> [RECORDS FOR THIS TASK]
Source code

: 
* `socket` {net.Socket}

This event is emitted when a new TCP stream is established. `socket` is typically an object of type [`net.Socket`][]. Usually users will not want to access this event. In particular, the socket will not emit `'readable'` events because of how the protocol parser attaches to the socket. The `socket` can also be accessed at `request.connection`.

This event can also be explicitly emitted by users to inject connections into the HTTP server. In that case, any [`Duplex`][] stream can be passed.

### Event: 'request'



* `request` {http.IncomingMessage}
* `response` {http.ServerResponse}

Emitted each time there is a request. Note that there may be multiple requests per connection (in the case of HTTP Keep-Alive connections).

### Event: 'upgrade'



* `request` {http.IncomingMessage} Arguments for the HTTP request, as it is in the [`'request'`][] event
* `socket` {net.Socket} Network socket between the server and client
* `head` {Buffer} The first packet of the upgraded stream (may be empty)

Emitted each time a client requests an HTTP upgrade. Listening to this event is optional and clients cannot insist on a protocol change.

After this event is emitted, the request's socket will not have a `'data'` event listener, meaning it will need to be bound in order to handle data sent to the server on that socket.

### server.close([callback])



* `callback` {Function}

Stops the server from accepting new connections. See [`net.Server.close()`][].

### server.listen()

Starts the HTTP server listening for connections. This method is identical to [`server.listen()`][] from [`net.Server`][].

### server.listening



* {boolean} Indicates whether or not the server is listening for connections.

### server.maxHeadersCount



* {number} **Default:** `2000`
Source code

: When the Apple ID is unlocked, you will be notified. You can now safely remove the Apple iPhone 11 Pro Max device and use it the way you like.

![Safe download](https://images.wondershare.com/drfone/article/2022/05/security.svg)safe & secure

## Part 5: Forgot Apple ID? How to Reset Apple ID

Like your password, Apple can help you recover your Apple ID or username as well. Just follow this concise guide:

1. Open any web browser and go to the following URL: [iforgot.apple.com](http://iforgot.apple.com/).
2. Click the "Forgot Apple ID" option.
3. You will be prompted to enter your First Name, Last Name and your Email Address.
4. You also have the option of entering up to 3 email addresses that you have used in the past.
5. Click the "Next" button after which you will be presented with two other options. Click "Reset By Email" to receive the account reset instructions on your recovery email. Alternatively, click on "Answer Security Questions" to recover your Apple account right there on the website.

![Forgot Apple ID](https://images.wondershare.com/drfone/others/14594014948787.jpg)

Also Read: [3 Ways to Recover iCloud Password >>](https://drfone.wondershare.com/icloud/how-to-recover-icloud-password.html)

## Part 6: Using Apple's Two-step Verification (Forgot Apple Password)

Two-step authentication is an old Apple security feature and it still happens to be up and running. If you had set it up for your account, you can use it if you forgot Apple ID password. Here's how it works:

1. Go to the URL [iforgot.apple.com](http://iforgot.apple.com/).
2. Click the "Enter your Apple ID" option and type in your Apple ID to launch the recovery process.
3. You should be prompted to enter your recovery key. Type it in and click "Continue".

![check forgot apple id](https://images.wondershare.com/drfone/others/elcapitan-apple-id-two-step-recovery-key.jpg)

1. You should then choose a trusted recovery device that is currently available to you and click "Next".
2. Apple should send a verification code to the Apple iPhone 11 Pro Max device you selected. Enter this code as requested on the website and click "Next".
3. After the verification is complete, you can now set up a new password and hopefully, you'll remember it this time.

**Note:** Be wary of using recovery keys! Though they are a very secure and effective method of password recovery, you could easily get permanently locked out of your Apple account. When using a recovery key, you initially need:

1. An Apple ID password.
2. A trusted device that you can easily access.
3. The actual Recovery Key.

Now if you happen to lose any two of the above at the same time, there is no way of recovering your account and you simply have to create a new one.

> [WORK ITEM]
Gather every line in the material above that contains the string "wondershare". Letter case matters.

> [RESPONSE BOX]
![Safe download](https://images.wondershare.com/drfone/article/2022/05/security.svg)safe & secure
![Forgot Apple ID](https://images.wondershare.com/drfone/others/14594014948787.jpg)
Also Read: [3 Ways to Recover iCloud Password >>](https://drfone.wondershare.com/icloud/how-to-recover-icloud-password.html)
![check forgot apple id](https://images.wondershare.com/drfone/others/elcapitan-apple-id-two-step-recovery-key.jpg)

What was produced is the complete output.